Thoughts on "Dependency hell is NP-complete"

People have been talking about a post about package management dependency resolution by Russ Cox that opens "Dependency hell is NP-complete. But maybe we can climb out."

It does a pretty good formal analysis of the problem of traditional dependency resolution (and its equivalence to the well-known SAT problem). It also has some nice proofs of the logical equivalence.

The interesting part of the post comes at the end, when Russ talks about ways to make the problem more tractable.

First, he describes the proof of NP-completeness as coming from 4 assumptions:

  1. "A package can list zero or more packages or specific package versions as dependencies."
  2. "To install a package, all its dependencies must be installed."
  3. "Each version of a package can have different dependencies."
  4. "Two different versions of a package cannot be installed simultaneously."
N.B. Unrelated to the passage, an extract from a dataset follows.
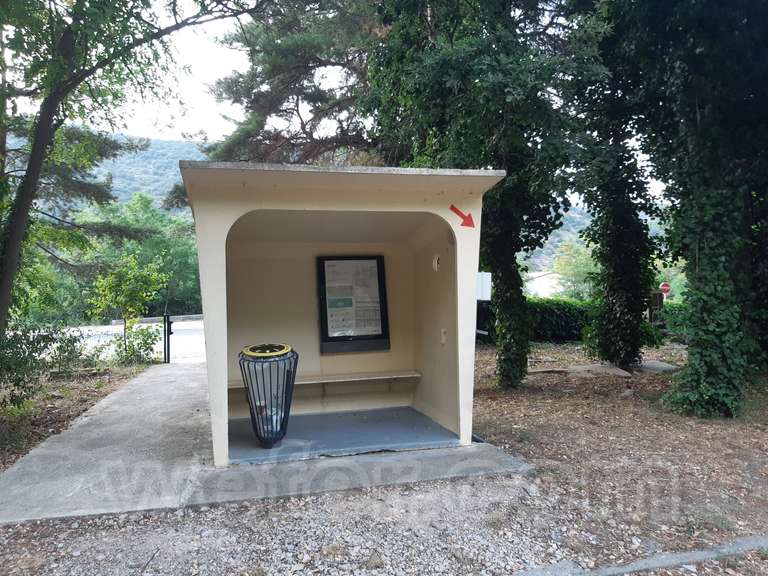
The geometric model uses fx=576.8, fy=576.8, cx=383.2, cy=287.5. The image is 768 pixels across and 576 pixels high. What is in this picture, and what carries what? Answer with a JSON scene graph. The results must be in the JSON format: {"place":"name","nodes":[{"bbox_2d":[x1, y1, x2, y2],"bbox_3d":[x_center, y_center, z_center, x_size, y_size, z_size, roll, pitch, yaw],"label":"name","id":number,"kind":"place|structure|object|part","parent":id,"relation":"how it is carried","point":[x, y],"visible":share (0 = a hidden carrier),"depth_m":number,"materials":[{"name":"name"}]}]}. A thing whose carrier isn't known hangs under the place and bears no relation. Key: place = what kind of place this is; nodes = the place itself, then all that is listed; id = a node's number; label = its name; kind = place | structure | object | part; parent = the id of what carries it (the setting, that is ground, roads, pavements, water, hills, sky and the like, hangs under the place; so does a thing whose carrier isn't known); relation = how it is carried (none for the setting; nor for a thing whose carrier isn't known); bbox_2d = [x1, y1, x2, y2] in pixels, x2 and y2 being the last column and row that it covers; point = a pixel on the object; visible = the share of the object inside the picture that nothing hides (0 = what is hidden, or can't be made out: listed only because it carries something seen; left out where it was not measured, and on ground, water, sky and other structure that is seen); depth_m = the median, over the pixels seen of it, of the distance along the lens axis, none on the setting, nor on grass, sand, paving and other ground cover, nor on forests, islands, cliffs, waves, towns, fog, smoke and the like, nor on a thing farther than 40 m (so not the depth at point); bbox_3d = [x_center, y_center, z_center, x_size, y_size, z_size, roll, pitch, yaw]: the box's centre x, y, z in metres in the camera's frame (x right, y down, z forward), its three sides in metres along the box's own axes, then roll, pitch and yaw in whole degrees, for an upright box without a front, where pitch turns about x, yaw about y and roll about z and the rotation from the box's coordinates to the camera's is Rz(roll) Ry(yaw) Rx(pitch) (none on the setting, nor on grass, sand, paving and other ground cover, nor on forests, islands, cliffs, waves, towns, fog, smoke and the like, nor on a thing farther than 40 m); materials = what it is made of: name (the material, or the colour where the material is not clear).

I think these assumptions more-or-less match the assumptions of system package managers like apt, and application package managers that predate npm.

He says:

The conventional wisdom, as I suggested above, is that these are roughly the “the bare minimum for a package manager to be useful,” but maybe we can find a way to reduce them after all.

Russ did a great job of making some of the key constraints of package management more precise in throughout the article, but at this point I start to quibble with his description of the state of the art.

One way to avoid NP-completeness is to attack assumption 1: what if, instead of allowing a dependency to list specific package versions, a dependency can only specify a minimum version? ... As the examples already hint at, if packages follow semantic versioning, a package manager might automatically use the newest version of a dependency within a major version but then treat different major versions as different packages.

This is approximately the solution that we use in Cargo. I talked about it in the post announcing the initial alpha release of Cargo in June 2014:

By default, we will encourage package authors to comply with semantic versioning and not introduce breaking changes in minor versions by using the single highest available minor version for each depended-on major version of a package from the Cargo registry.

We also talked about it on the Rust blog post in Cargo: Predictable Depenency Management.

Russ also suggests attacking assumption 4:

Another way to avoid NP-completeness is to attack assumption 4: what if two different versions of a package could be installed simultaneously? Then almost any search algorithm will find a combination of packages to build the program; it just might not be the smallest possible combination (that’s still NP-complete).

That, of course, is the strategy that npm used. In version 2, npm simply duplicated any package it found. In version 3, npm attempts some amount of de-duplication, but the ecosystem relies heavily on the duplication ability of npm (Yarn, an alternative Node package manager I collaborated on, supports the same kind of duplication).

Cargo chose to attempt the hybrid model that Russ suggests (allowing duplication, but using semver to restrict its effect), and I agree with the rationale he gives for this hybrid approach:

One rationale for such restrictions is that developers are likely not thinking about the entire space of all possible package combinations when building or testing software. It would help for the developers and their tools to agree about how software is built.

We chose not to go with the simple duplication model in Cargo because Rust's compiler will not allow multiple versions of the same package to have a single unified type (for obvious reasons: struct { x: u32 } is not the same type as struct { x: u32, y: 32 }.

The same problem exists in Node, but the dynamic and structural nature of JavaScript allows programs to cope better, while making failure cases even more head-scratching.

If any of these approaches can be made to work in practice, it could go a long way toward simplifying the operation and understandability of language package managers.

I think it's safe to say that these approaches work in practice: npm has a massive package ecosystem and Cargo has 7,000 crates (same ballpark as Haskell, R, only about 15x smaller than Python) with almost 100 million downloads, which certainly counts as practice.

(as an aside, I sketched out an algorithm that should minimize duplicates in Yarn, while maintaining support for duplicates when needed)

While we have good evidence that the approaches do work in practice, there are still some open issues about how to make them even more frictionless for package ecosystems.

I am personally very interested in the idea of allowing packages to mark their dependencies as either "shared" or "internal". We could then disallow shared dependencies from duplicating, but allow internal dependencies to duplicate freely.

In practice, the strongest argument for allowing duplication in the first place is the fact that so many packages are used as "internal helpers," and have no need to insist on only a single global copy. However, the smaller group of shared dependencies really do need a single shared copy.

I gave a concrete example of the problem of "shared dependencies" in the Cargo post, and have some slides on the problem in Zen and the Art of Package Management.

The package.json format in npm already has a way of marking shared dependencies by declaring them as peerDependencies, but it's not very well understood by the Node ecosystem. That said, it could likely be retrofitted.

We've also been talking about making it possible to mark dependencies as "internal" in Cargo, and enforce that internal-ness using type information known by the compiler.

I want to thank Sam Boyer, a member of the Go community who Russ cites in his article, for helping to cross-pollinate ideas about package management across ecosystems.